PHOENIX (CN) - A breast cancer survivor says in Federal Court that the Allergan silicone implants she received after a mastectomy gave her migraines, fungal feet and vision loss.
Nicole Weber says her cancer surgeon recommended that she discuss reconstructive surgery options with (nonparty) Dr. Bryan Gawley after undergoing a bilateral mastectomy in July 2009 at the age of 53. Weber says she had the surgery after receiving a diagnosis of zero-stage breast cancer.
Gawley told Weber that silicone implants were very safe, and "that there was a fringe group of women who were kooks that claimed they experienced problems attributable to silicone implants, but they were just kooks," according to the complaint.
Weber says Gawley was an investigator for Allergan's Breast Implant Follow-up Studies program, a 10-year study of silicone implants, and that "it was clear that Dr. Gawley's goal was to convince Ms.
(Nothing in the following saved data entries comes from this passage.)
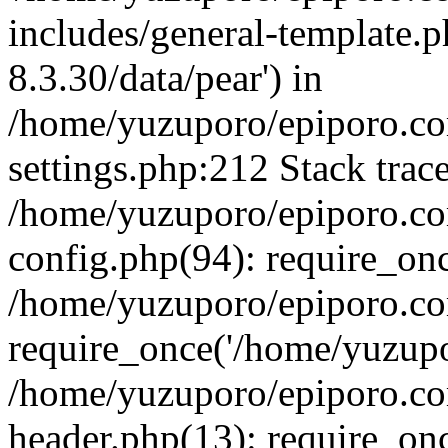
includes/general-template.p
8.3.30/data/pear') in
/home/yuzuporo/epiporo.c
settings.php:212 Stack trac
/home/yuzuporo/epiporo.c
config.php(94): require_on
/home/yuzuporo/epiporo.co
require_once('/home/yuzupor
/home/yuzuporo/epiporo.co
header.php(13): require_onc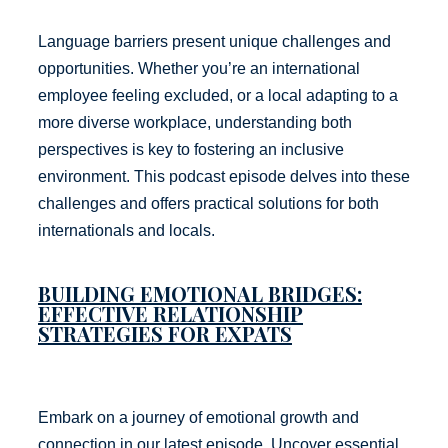
Language barriers present unique challenges and
opportunities. Whether you’re an international
employee feeling excluded, or a local adapting to a
more diverse workplace, understanding both
perspectives is key to fostering an inclusive
environment. This podcast episode delves into these
challenges and offers practical solutions for both
internationals and locals.
BUILDING EMOTIONAL BRIDGES:
EFFECTIVE RELATIONSHIP
STRATEGIES FOR EXPATS
Embark on a journey of emotional growth and
connection in our latest episode. Uncover essential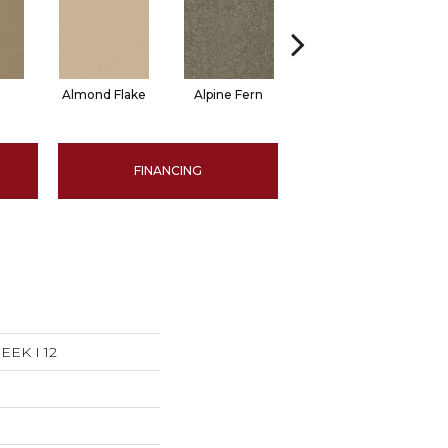
Almond Flake
Alpine Fern
Arrowhead
B
FINANCING
EK I 12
Weber to choose silicone implants over saline."
Allergan is the sole defendant named in Weber's complaint.
Gawley represented that there was absolutely no chance of rupture and that he had no problems with the new silicone implants in his practice," according to the complaint.
H even "related a well-rehearsed story of his one and only problem case which involved a woman who was a professional dancer who repeatedly banged her breast on the dance pole, causing her implant to explode," the complaint states.
The implication allegedly being that, "unless she was planning on taking part in that activity, there was no chance of rupture."
At a follow-up appointment about eight months after her implant surgery, Weber said she told complained to Gawley "of severe pressure and discomfort from tightening of the implants."
But Gawley allegedly told Weber that the implants were fine, and she should "simply face the reality that the implants were going to be tight."
Weber says she began experiencing significant vision loss in March 2011. By October, nearly two years after getting the implants, Weber had experienced "six weeks of daily migraines; severe lung and breathing difficulties; severe anxiety; tinnitus; severe vertigo; racing heartbeat; large red strawberries on arms and fungal feet; allergic reactions to all medications; severe chest spasms and tremors and vision loss," according to the complaint.
Weber says her migraines were so bad "that she required weekly visits to the emergency room, as well as an urgent care facility."
Gawley allegedly informed Weber on or about Oct. 5, 2011, that the implants could be causing her health problems and may need to be removed.
The Arizona Center for Advanced Medicine concluded a week later that Weber had presented a severe generalized reaction to silicone, according to the complaint.
Weber says she had the implants removed on Oct. 20, 2011, by "Dr. Lu-Jean Feng who attributed all of her problems, including her vision problems, to the implants."
"The pathology report documented the following: associated foreign body-type multinucleated giant cells surrounding implants," according to the complaint.
Weber says she that she "gradually began to regain her health with respect to her tinnitus, chest spasms, migraines, foot funguses and anxiety" after the implants were removed.
But she says she was diagnosed this spring with autoimmune retinopathy, an inflammatory condition where a person's immune system attacks the person's vision.
Weber wants damages from Allergan for product liability and negligence. She is represented by Alan Milstein of Sherman, Silverstein, Kohl, Rose and Podolsky of Moorestown, N.J.